From: Peter Kirk (
Date: Wed Mar 17 2004 - 14:53:23 EST

    On 17/03/2004 11:30, Ernest Cline wrote:

    >Mixed Turkish and other European language documents that are without
    >language markup have the same problem, no matter where the burden
    >is placed. Some I's will receive inappropriate glyphs when a casing rule
    >is applied. The problem is just as pronounced with either method, and
    >the need to rewrite such documents to ensure proper casing is the same.
    >I will admit that my preferred solution has higher initial costs, but lower
    >long term costs that cause me to favor it. In any case, changing to my
    >preferred solution now would not be worth the confusion that would be
    >caused. If there ever is a successor to Unicode, then it would be worth
    >examining this idea, but such an event is at least twenty years away.
    Your preferred solution has advantages only if the long term costs are
    real. But how often is it necessary to apply casing rules to existing
    documents? Quite rarely, I would think. Search engines might want to, I
    agree, but I would expect a basic search engine to fold dotted and
    dotless i on the basis that they cannot be distinguished reliably.

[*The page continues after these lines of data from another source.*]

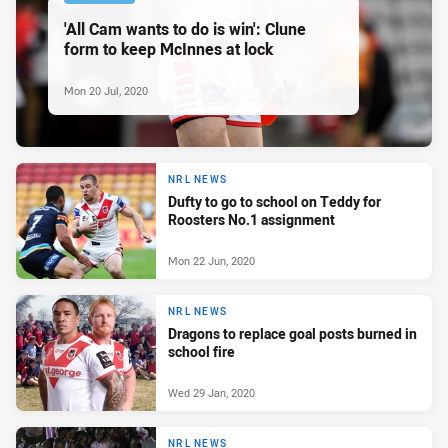
'All Cam wants to do is win': Clune
form to keep McInnes at lock
Mon 20 Jul, 2020
NRL NEWS
Dufty to go to school on Teddy for
Roosters No.1 assignment
Mon 22 Jun, 2020
NRL NEWS
Dragons to replace goal posts burned in
school fire
Wed 29 Jan, 2020
NRL NEWS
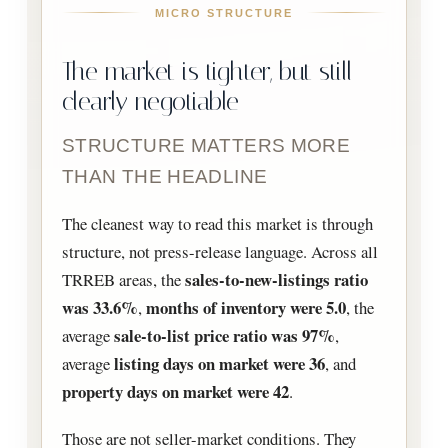
MICRO STRUCTURE
The market is tighter, but still
clearly negotiable
STRUCTURE MATTERS MORE
THAN THE HEADLINE
The cleanest way to read this market is through
structure, not press-release language. Across all
sales-to-new-listings ratio
TRREB areas, the
was 33.6%
months of inventory were 5.0
,
, the
sale-to-list price ratio was 97%
average
,
listing days on market were 36
average
, and
property days on market were 42
.
Those are not seller-market conditions. They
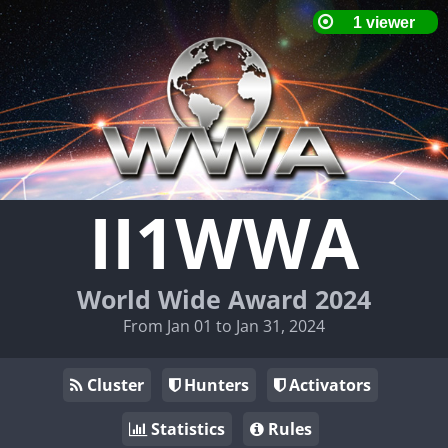
II1WWA
World Wide Award 2024
From Jan 01 to Jan 31, 2024
Cluster
Hunters
Activators
Statistics
Rules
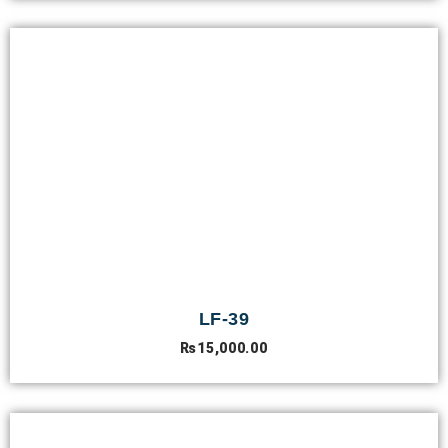
LF-39
₨
15,000.00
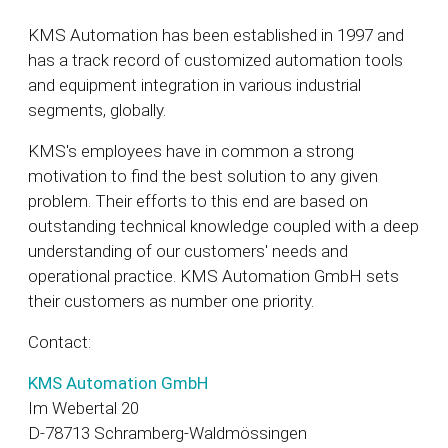
KMS Automation has been established in 1997 and
has a track record of customized automation tools
and equipment integration in various industrial
segments, globally.
KMS's employees have in common a strong
motivation to find the best solution to any given
problem. Their efforts to this end are based on
outstanding technical knowledge coupled with a deep
understanding of our customers' needs and
operational practice. KMS Automation GmbH sets
their customers as number one priority.
Contact:
KMS Automation GmbH
Im Webertal 20
D-78713 Schramberg-Waldmössingen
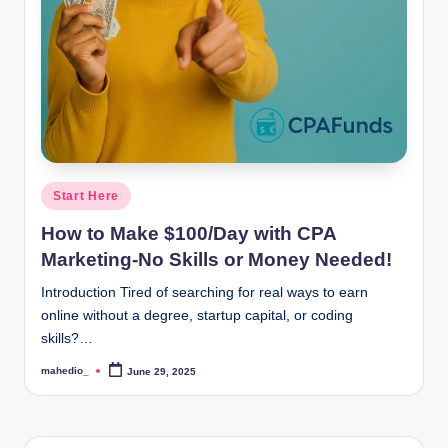
o
c
k
Y
o
u
Posted
Start Here
in
r
How to Make $100/Day with CPA
E
Marketing-No Skills or Money Needed!
a
Introduction Tired of searching for real ways to earn
online without a degree, startup capital, or coding
r
skills?…
n
mahedio_
June 29, 2025
Posted
i
by
n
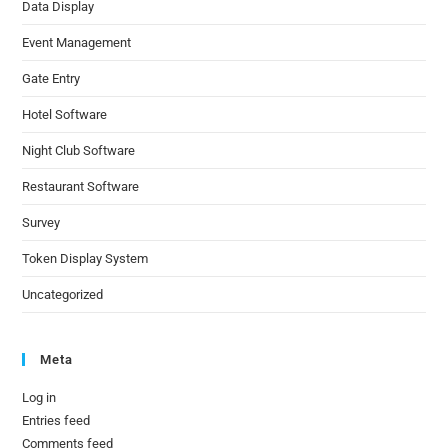
Data Display
Event Management
Gate Entry
Hotel Software
Night Club Software
Restaurant Software
Survey
Token Display System
Uncategorized
Meta
Log in
Entries feed
Comments feed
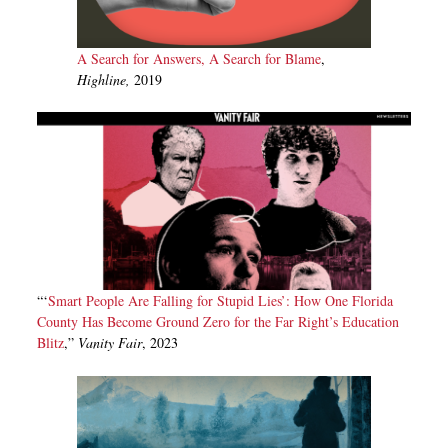
A Search for Answers, A Search for Blame
,
Highline,
2019
“‘
Smart People Are Falling for Stupid Lies’: How One Florida
County Has Become Ground Zero for the Far Right’s Education
Blitz
,”
Vanity Fair
, 2023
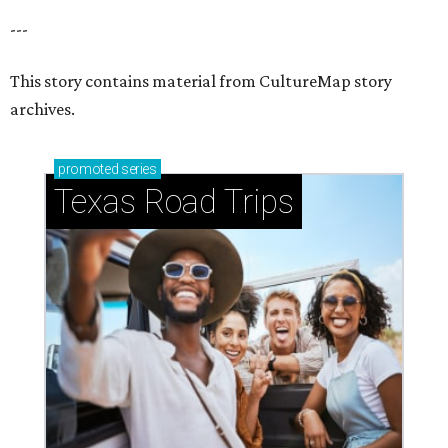
---
This story contains material from CultureMap story
archives.
promoted
series
Texas Road Trips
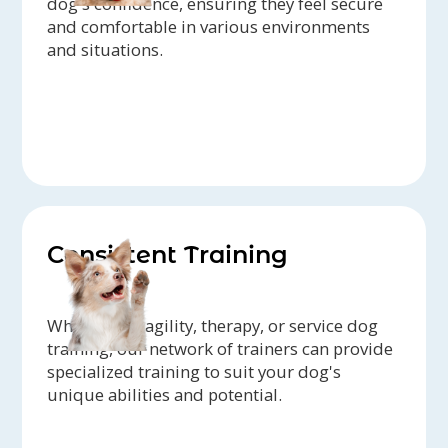
dog's confidence, ensuring they feel secure
and comfortable in various environments
and situations.
Consistent Training
Whether it's agility, therapy, or service dog
training, our network of trainers can provide
specialized training to suit your dog's
unique abilities and potential.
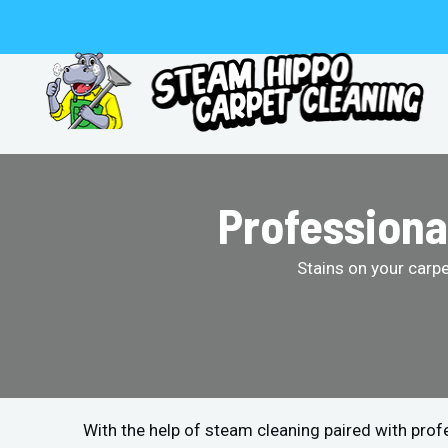
Skip
to
content
Professiona
Stains on your carp
With the help of steam cleaning paired with pro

On
    your solution the costs must be borne for all documents before moving to
    Unicode or its putative successor; with the solution chosen by Unicode,
    the costs need be borne only for the minority of documents which
    actually need casing rules applied to them.

    We might hope that within twenty years almost all new documents will be
    marked with their language.

    Peter Kirk (personal) (work)